• asla bir doktorla kumar oynamayın. "annenizin yeri" isimli bir yerde yemek yemeyin ve dertleri sizden daha fazla olan bir kadınla yatmayın. - nelson algren
  • 1909 - 1981 yılları arasında yaşamış amerikan yazar. simone de beauvoir ile bir dönem ciddi bir ilişki yaşamıştır. ayrıntılar için (bkz: aşk mektupları)
    döneminin önemli yazarlarındandır.
  • friendzone'un kralını yaşamış, simone de beauvoir'a aşık amerikalı yazar. bu aşkı hayatında önemli yer tutmuştur.

    ''bekar olmayı tavsiye etmem ama yazmak istiyorsanız işe yarıyor.''

    sana katıldığımı itiraf etmeliyim. çoğu anlamsız gelse de bilen bilir.

    her neyse... sen nasılsın? babanın oto tamirhanesinden kaytararak annenin şekerleme dükkanından aşırdığın günler çok geride kaldı değil mi? yıl 1933 ya da 34'tü notlarına düzgün yazmamışsın. baktıkça kafam karışıyor ama konuya dönelim. ikisinden biriydi, ilk romanını yazabilmek için daktilo çalmıştın ve seni bir ay içeriye tıkmışlardı. yazanları hep tıkarlar dert etme, romanı bitirdin ya, iyi tarafına bakalım.

    yıl 1965. elli yediyi devirdin. betty ann ile evlendin. fena hatun sayılmazdı, iki yıl sonra boşandın. üniversitelerde yaratıcı yazı hakkında dersler veriyordun ama fena halde içki içiyordun, bari kumar oynamasaydın.

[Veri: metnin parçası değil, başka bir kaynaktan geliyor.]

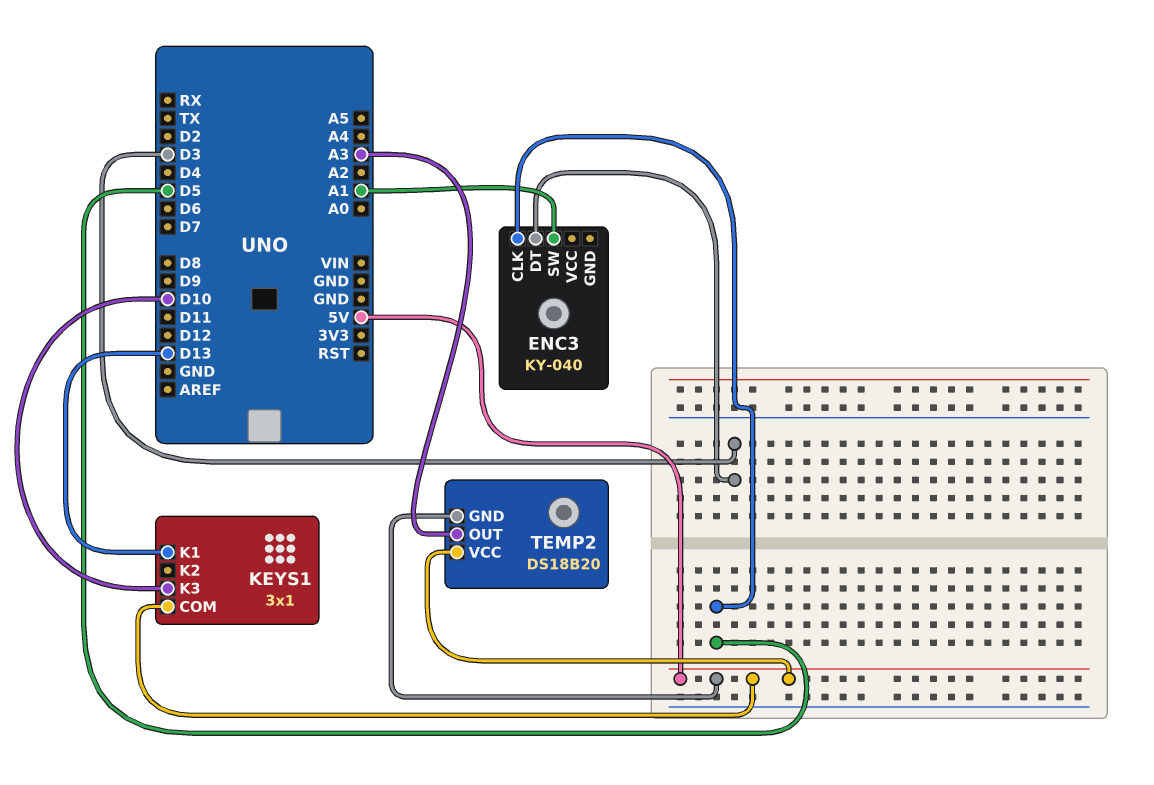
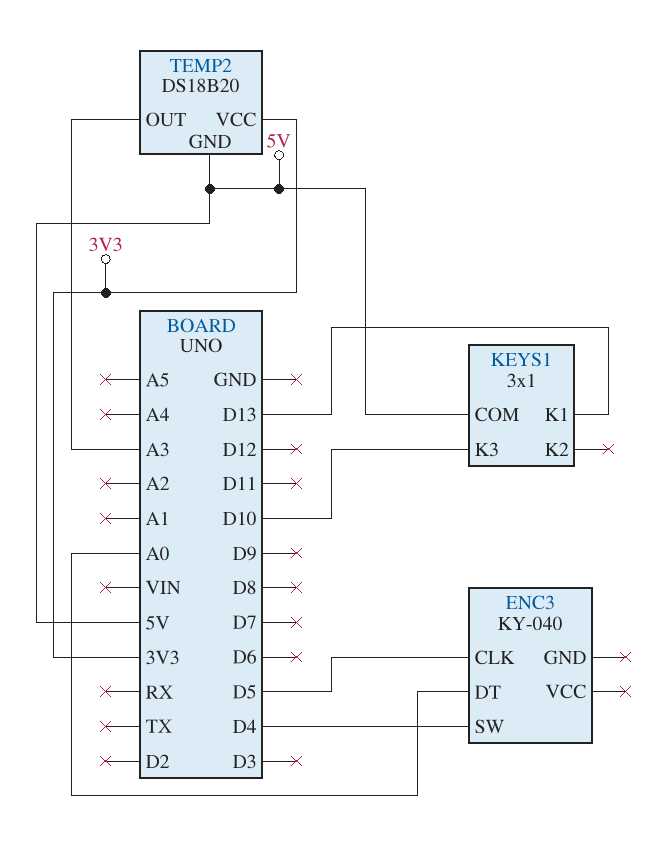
ENC3 pin DT: D3 -> A0
ENC3 pin SW: A1 -> D4
TEMP2 pin VCC: 5V -> 3V3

    kendini yok etme projene son hızla devam ediyordun. yazmaya ve kendini öldürmeye devam ettin. simeone'u da unutamadın galiba. bravo. kalbinin seni yetmiş üç yaşına kadar taşıması göz ardı edilemeyecek bir başarı sayılır. ama laf aramızda onu unutamadın değil mi, evlenme teklifini reddettikten sonra...

    sorun sende değildi dostum, sen yanlış zamanda, yanlış yerde, yanlış kadınlaydın sadece, hepsi bu.

    hayat böyledir işte. kadınlar varlarını yoklarını bir erkeğin peşinden koşarak harcamaya bayılırlar. sevgiye ihtiyaçları ve aşksız yapamamaları tamamen teferruat. asıl olan içlerinde olup bitenler işte. çok az insan vardır ki onların içlerine inip onları anlayabilsin, anlatabilsin. bana sorarsan vakit kaybı ayrıca. sen ne kadar seversen sev, kadın sevmediğinin gözünün yaşına bile bakmaz.

    aklından zoru olanların deneylerine kurban gitmeye değmez dostum. iki kişi varken üçüncü her zaman nal toplar, bunu unutma. kadınlara dikkat et. nazlılıkları artıyorsa doygun hale geliyorlar, sevgileri azalıyor, terketme istekleri artıyor demektir.

    hayat böyle işte, garip bir muamma. reddedildin evet, aşkına istediğin gibi karşılık bulamadın, bir başkasına tercih edildin, bunların hepsi gerçek. ama dedim ya kafana takma dostum. hayat ve kadınlar fena halde birbirine benzer. sen onları umursamadığında peşindedirler ve peşlerine düştüğünde yokturlar işte.

    boris vian'ın dediklerini hatırla. ve bence bir viski aç ve biraz caz dinle. bir klübe git arkadaşlarınla sohbet et. güzel kadınlara bak sana bakışlarından zevk al. yanlarına git ya da yanlarına gelmesini sağla. eğlen ve keyfine bak. inan hayatta kadın ve erkeğin aşktan daha iyi becerdiği şeyler var. karl klause'a kulak ver biraz: bir kadın olmadan yaşanmayacağı doğru değil, bir kadın olmadan yaşanmış olunmaz sadece...

    ne onlarla ne onlarsız kısacası. bir sigara yak, dumanı ciğerlerinde dolaşırken bir yudum daha viski çek. kulaklarına müzik doldur ve o harikulade yaratıkların kahkalarıyla sarhoş ol. öp onları, mutlu et, seviş ve mutlu ol. kim anladı ki sen anlayacaksın. onları anlamakla vakit geçireceğin kadar onlarla vakit geçir. sevip sevilmemeye, aşka bu kadar kafa takma. o yüzden barın diğer ucunda senden ateş bekleyen kadını fazla bekletme.

    hepsi bu... *
  • simone de beauvoir’in kapı arasından art shay tarafından çekilen o meşhur fotoğrafı bu yazarın evinde çekilmiştir...
  • "seni hiç unutmasam da içimin böyle sızlamasını unutmuşum. aslında seni artık hatırlıyorum. yani demek istediğim artık yaşadığım hayata değil de hatırladığım hayata aitsin. belki de bu yüzden artık sana yazmak istemiyorum. bir anıya mektup yazılmaz ki."
    ben de simone'un ona bunu yazmasını sevmiştim. başka güzel şeyler de yazmış, bilemiyorum.
  • simone de beauvoir ile mektuplaşmaları yayımlanan adam.

    (bkz: #94777653)
  • bu abi, sadece siması itibariyle bana hurşit bey'i andırıyor.